Spring Creek Prairie Audubon Center will receive a $117,421 grant from the Nebraska Environmental Trust for the second year of the “Launching Spring Creek Prairie as a Demonstration Site for Tallgrass Prairie Conservation - Denton Hills” project. It’s one of 113 projects receiving $18,350,515 in grant awards from the Nebraska Environmental Trust this year.
Prairie historically covered approximately 170 million acres of central North America creating the continent's largest continuous ecosystem, but this ecosystem has been largely converted, fragmented, and altered.

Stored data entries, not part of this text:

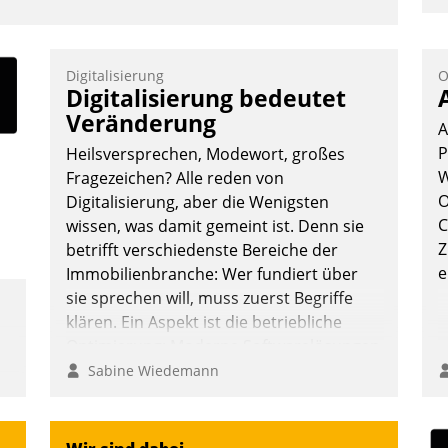
u
K
F
Digitalisierung
O
Digitalisierung bedeutet
m
Veränderung
z
A
u
P
Heilsversprechen, Modewort, großes
W
Fragezeichen? Alle reden von
O
Digitalisierung, aber die Wenigsten
C
wissen, was damit gemeint ist. Denn sie
Z
betrifft verschiedenste Bereiche der
e
Immobilienbranche: Wer fundiert über
sie sprechen will, muss zuerst Begriffe
klären. Ein Aspekt ist die betriebliche
Optimierung: Moderne Softwarelösungen
ermöglichen große Einsparungen durch
Sabine Wiedemann
optimierte und automatisierte Prozesse.
Doch man darf nicht zu viel erwarten:
Allein mit der Einführung einer neuen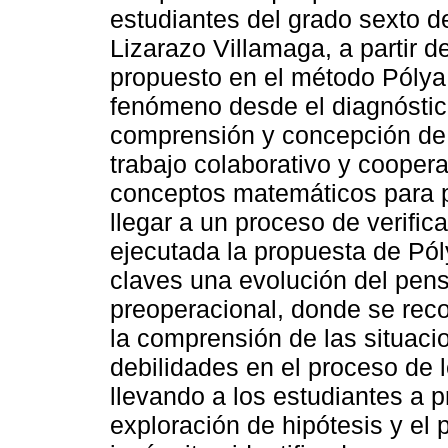
estudiantes del grado sexto de
Lizarazo Villamaga, a partir 
propuesto en el método Pólya
fenómeno desde el diagnóstico
comprensión y concepción de
trabajo colaborativo y cooper
conceptos matemáticos para p
llegar a un proceso de verific
ejecutada la propuesta de Pól
claves una evolución del pen
preoperacional, donde se recon
la comprensión de las situac
debilidades en el proceso de l
llevando a los estudiantes a p
exploración de hipótesis y el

Ed Hubbs, habitat and private lands manager at Spring Creek Prairie Audubon Center (SCPAC), explains how Nebraska’s prairies are primarily stewarded by private landowners, so conserving this important habitat requires “rapid and concerted action” among all the actors that value this landscape.
The Denton Hills landscape is an intact prairie system in southeast Nebraska that is approaching a tipping point as threats such as encroaching cedars increase, while highly variable management among landowners contributes to habitat decline. The NET grant will assist SCPAC with expanding its mission to be an anchor for tallgrass prairie conservation and collaborative prairie management on private lands within the Denton Hills landscape. SCPAC will serve as a key node for habitat management experimentation and demonstration, prescribed fire, collaboratively driven landowner engagement and education, and will provide an exemplary sense of ownership of these grasslands by landowners and the general public. This project will result in improved habitat quality and management practices for the at-risk species and people dependent upon the remaining tallgrass prairie.

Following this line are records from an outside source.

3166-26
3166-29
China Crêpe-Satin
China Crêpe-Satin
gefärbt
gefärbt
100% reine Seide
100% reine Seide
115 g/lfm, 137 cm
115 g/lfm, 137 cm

Learn more about the conservation efforts at Audubon’s Spring Creek Prairie at springcreek.audubon.org/conservation.
About the Nebraska Environmental Trust
The Nebraska Legislature created the Nebraska Environmental Trust in 1992. Using revenue from the Nebraska Lottery, the Trust has provided over $349 million in grants to over 2,400 projects across the state. Anyone – citizens, organizations, communities, farmers and businesses – can apply for funding to protect habitat, improve water quality and establish recycling programs in Nebraska. The Nebraska Environmental Trust works to preserve, protect and restore our natural resources for future generations.